D’ici 2022, comment le MoDem compte-t-il construire un nouveau rapport de force avec LREM ? Emmanuel Macron a-t-il du souci à se faire à ce propos ?

Christophe Boutin : Depuis 2017, malgré l’effacement forcé de François Bayrou (ou à cause de ?), le MoDem progresse : de deux ministres en 2017 à cinq en 2021 ; de 43 députés en 2017 à 58 en 2021, au gré des défections de LREM. Parti de cadres historiquement bien implanté localement, il peut aussi espérer tirer son épingle du jeu lors des élections départementales et régionales de juin. La question se pose donc de sa place dans les présidentielles de 2022… ou plutôt dans les législatives qui suivront, tant il est peu crédible de penser à une candidature de François Bayrou ou d’une des nouvelles têtes du parti, totalement inconnues. Toute la question est donc de savoir comment obtenir d’Emmanuel Macron qu’il lui garantisse comme en 2017 des circonscriptions.

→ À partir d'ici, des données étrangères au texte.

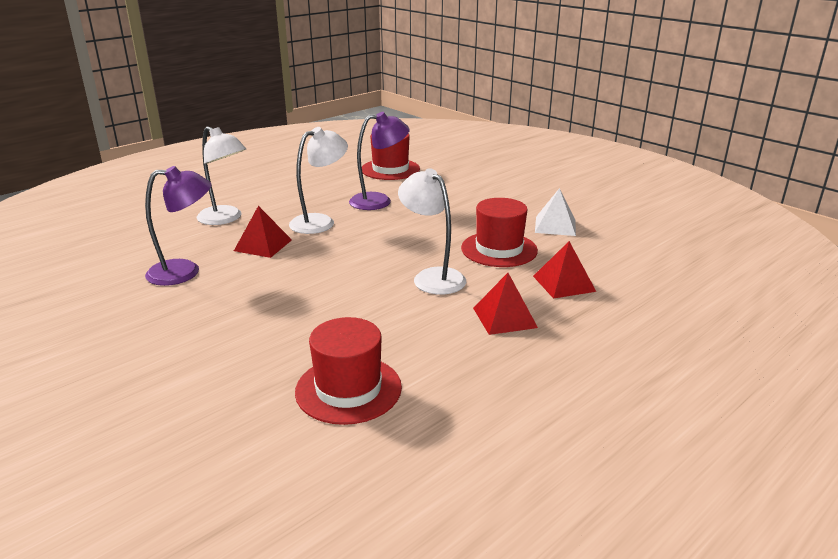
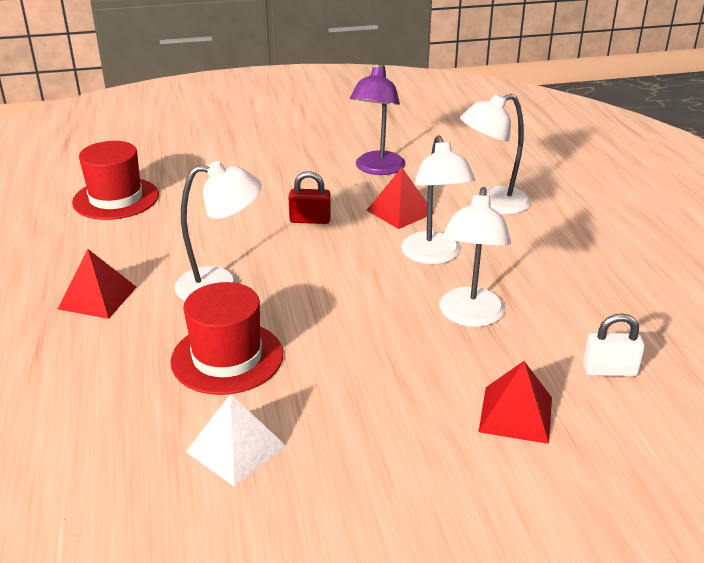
camera: 120 degrees right, 5 degrees up
(306, 274) = (310, 220): none -> red padlock
(379, 201) = (470, 316): purple lamp -> white lamp
(390, 169) = (609, 370): red hat -> white padlock
(564, 283) = (97, 368): red pyramid -> red pyramid (516, 414)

Pour cela, le rapport de force initié depuis quelques mois par le MoDem est très finement joué : il s’agit de démontrer sa capacité de nuisance lorsque l’on n’est pas assez choyé, sans claquer la porte de la majorité présidentielle. Et comme le « retenez-moi ou je fais un malheur », trop théâtral, ne serait pas crédible ici, on utilise les attentes des Français pour « faire le buzz » et perturber un peu le gouvernement, sans pourtant l’empêcher vraiment de réaliser ses choix.

C’est le cas avec le « pass sanitaire » que nous avons évoqué : il n’a jamais été question on l’a dit de le bloquer, mais, grâce aux médias, le MoDem passe à peu de frais pour le chevalier blanc défenseur des libertés. Mais c’est le cas aussi sans doute avec la proportionnelle. On se donne le beau rôle en rappelant la promesse de campagne du Président – et, il est vrai, une demande ancienne de François Bayrou. Mais on n’ignore pas qu’une sorte de tradition voudrait maintenant que l’on ne change pas les règles à moins d’un  an des élections, ce qui rend la concrétisation par voie législative d’une telle proposition bien incertaine – pour ne rien dire d’un éventuel référendum. Est-ce si grave ? Il n’est pas évident que la proportionnelle soit en fait si favorable en 2022 aux jeunes pousses MoDem nées en 2017 et ayant fait partie de la majorité présidentielle pendant tout le quinquennat, quelque soit le vainqueur de la présidentielle, et qu’il n’y ait pas plus à gagner en espérant bénéficier une nouvelle fois de l’effet d’entraînement, sur des élections législatives au scrutin toujours majoritaire, d’une éventuelle réélection d’Emmanuel Macron en 2022.

Dans ce cadre, c’est-à-dire tant que le MoDem n’est que peu de chose sans le soutien présidentiel – et en tout cas pourrait représenter moins de 58 députés et 5 ministres - Emmanuel Macron aurait en main des clés de négociation qui devraient lui permettre de ne pas se faire trop de soucis.